Speedrunning, a subculture of video game fandom dedicated to figuring out how to get through games as fast as possible, can be fascinating. It can also be incredibly opaque to outsiders. The shorthand lingo developed among the truly obsessed — “Bullet Bill glitch,” “fast four dash two,” “flagpole clipping” — gives me the same feeling I get when I stumble across a game of cricket. I know something impressive is happening, but I have no idea what exactly it is.
Which is why I love YouTube user Summoning Salt’s “Super Mario Bros World Record Progression” video. Using layman’s language, Summoning Salt clearly and lucidly explains how a group of dedicated speedrunners spent 12 years shaving seconds off the world-record time in Nintendo’s classic Super Mario Bros., starting at 5:10 and finally arriving (as of this writing) at just under 4:56.
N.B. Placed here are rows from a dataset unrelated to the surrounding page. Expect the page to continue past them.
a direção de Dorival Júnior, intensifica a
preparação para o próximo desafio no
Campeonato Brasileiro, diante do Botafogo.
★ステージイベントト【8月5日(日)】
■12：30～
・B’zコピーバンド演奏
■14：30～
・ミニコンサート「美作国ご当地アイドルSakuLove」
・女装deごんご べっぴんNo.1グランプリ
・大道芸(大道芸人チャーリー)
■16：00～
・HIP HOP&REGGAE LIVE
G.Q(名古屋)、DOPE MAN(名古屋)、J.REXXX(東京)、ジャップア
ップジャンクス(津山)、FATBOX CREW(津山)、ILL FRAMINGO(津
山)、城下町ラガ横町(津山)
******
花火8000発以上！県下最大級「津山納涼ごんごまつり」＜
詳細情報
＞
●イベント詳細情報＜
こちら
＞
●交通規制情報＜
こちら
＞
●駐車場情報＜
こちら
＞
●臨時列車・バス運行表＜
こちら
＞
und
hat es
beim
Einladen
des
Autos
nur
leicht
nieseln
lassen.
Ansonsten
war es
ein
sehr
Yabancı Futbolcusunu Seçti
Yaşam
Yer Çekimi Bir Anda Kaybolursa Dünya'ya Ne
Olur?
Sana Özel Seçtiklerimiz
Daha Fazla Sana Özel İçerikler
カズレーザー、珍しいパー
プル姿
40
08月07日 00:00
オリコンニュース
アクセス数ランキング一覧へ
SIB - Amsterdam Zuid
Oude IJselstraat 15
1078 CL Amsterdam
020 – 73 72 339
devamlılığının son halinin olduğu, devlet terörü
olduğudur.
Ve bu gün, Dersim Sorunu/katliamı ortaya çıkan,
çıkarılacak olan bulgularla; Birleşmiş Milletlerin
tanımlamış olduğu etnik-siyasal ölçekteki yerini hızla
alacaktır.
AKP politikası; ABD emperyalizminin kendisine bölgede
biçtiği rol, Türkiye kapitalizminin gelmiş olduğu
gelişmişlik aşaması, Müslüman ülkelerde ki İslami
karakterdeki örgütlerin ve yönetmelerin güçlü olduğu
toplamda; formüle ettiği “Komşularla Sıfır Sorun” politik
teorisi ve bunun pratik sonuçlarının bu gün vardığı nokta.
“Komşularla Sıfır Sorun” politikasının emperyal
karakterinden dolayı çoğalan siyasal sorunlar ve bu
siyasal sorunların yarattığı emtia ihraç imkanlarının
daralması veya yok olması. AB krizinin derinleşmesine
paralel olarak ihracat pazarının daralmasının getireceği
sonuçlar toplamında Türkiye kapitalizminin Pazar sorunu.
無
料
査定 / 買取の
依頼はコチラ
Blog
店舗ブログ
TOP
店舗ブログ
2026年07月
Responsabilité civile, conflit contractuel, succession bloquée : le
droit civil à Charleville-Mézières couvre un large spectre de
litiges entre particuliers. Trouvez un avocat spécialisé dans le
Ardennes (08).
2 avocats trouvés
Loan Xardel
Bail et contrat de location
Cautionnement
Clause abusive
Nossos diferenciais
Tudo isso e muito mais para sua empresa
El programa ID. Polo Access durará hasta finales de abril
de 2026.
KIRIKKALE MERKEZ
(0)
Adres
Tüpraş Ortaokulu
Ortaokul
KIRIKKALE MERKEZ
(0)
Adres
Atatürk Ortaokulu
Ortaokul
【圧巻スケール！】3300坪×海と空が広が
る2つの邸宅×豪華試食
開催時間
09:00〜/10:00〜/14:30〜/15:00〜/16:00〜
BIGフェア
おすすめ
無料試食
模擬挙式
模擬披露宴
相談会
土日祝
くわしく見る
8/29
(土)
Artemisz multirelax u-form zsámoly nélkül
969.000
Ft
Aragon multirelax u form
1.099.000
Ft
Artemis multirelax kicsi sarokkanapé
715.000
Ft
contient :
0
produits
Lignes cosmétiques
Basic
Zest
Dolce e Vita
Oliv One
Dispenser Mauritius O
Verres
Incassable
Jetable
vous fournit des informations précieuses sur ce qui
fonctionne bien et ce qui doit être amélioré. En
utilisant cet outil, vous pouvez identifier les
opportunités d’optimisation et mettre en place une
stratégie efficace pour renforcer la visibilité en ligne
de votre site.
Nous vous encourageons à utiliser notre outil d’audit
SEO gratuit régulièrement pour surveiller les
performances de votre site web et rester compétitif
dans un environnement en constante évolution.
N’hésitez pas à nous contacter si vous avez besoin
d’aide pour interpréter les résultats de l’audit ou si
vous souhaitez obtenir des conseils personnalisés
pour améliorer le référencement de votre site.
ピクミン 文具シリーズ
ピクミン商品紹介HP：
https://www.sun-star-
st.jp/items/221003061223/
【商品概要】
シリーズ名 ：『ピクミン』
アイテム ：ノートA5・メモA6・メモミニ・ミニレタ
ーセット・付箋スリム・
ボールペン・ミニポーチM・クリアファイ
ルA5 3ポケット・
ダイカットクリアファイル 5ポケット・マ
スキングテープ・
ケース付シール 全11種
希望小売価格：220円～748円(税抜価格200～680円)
Those 14 seconds may not seem like much, but watch the video and you get a sense of the sheer dedication these young men (and they all are young men) threw into this game. Combined, they ran through the game thousands and thousands of times, looking for every tiny advantage. It doesn’t just take playing the game with a kind of muscle-memory perfection few people achieve at anything in life, it also requires carefully figuring out where the game’s code breaks in very specific ways — and combining those glitches with perfect runs to set new world records.
Summoning Salt has another video that’s equally fascinating, looking at the same race for the world record in speedruning Mike Tyson’s Punch-Out!!. What makes the videos stand out from the crowd is Summoning Salt’s ability to create narrative and drama out of people throwing themselves against the brick walls of incredibly difficult games over and over again.
It’s like 30 for 30, except for people who don’t get much sunlight. I cannot recommend a better way to spend your lunch break today.